E com as actuais alterações climáticas? 

E o que significa toda esta mudança? “Durante 300 milhões de anos, os padrões [de coabitação] de plantas e animais parecem ter sido os mesmos, mas tudo se alterou nos últimos dez mil anos”, refere a cientista num comunicado da sua instituição. “Se a conectividade entre as espécies torna os ecossistemas mais estáveis, este estudo sugere que já perdemos muitas dessas ligações, o que quer dizer que os ecossistemas actuais são, provavelmente, mais vulneráveis do que pensávamos.”  

As extinções do final do Pleistocénico foram causadas durante um período de alterações climáticas em que as temperaturas aumentaram e houve mudanças nos padrões de precipitação. “Também hoje em dia atravessamos um rápido aquecimento global [desta vez, provocado pela acção humana], assim como um elevado risco de extinção de grandes mamíferos”, frisa Anikó Tóth.

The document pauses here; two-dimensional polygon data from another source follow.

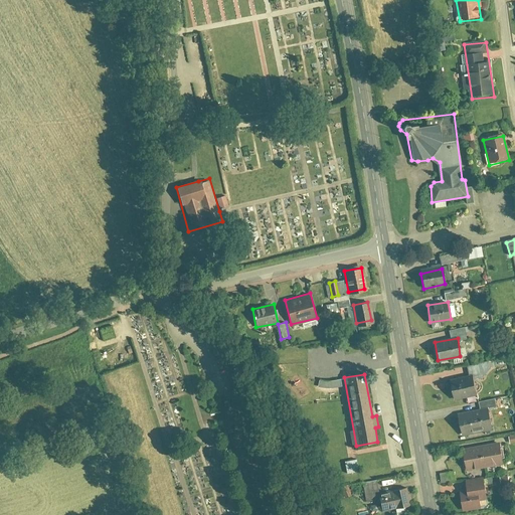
[(451,383),(454,398),(477,393),(474,378),(451,383)]
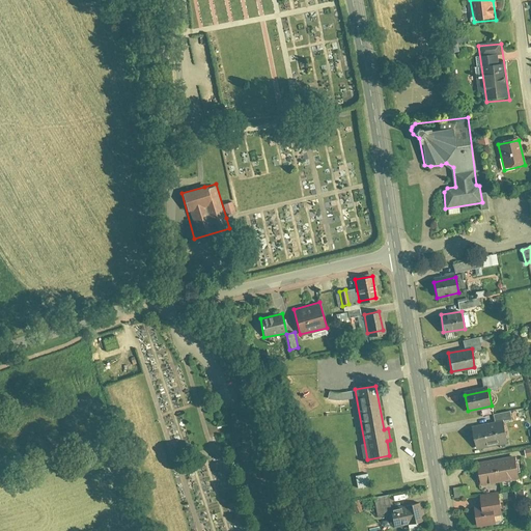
[(472,430),(476,449),(509,442),(505,423),(472,430)]
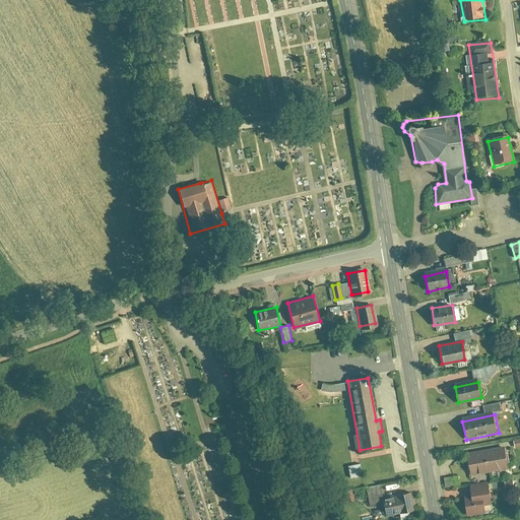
[(505,448),(467,455),(470,474),(508,468),(505,448)]
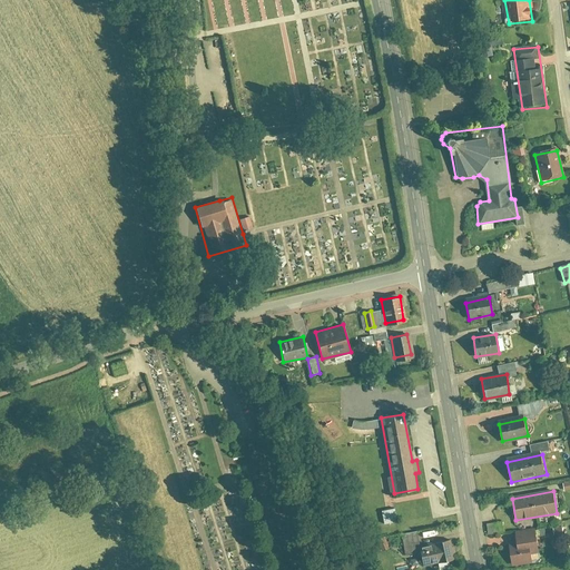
[(402,534),(405,553),(420,550),(420,546),(418,531),(402,534)]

Por isso, tal como aconteceu no final do Pleistocénico, os mamíferos sobreviventes migrarão para áreas onde os habitats forem mais adequados às suas necessidades e isso mudará (mais uma vez) as interacções entre eles. “Como as extinções continuam a acontecer actualmente, o desaparecimento dos grandes mamíferos actuais produzirá profundas mudanças na forma como as comunidades ecológicas são estruturadas e como os animais se relacionam uns com os outros”, nota René Bobe. Moral da história (já retirada de outros tempos): os ecossistemas tornar-se-ão mais frágeis.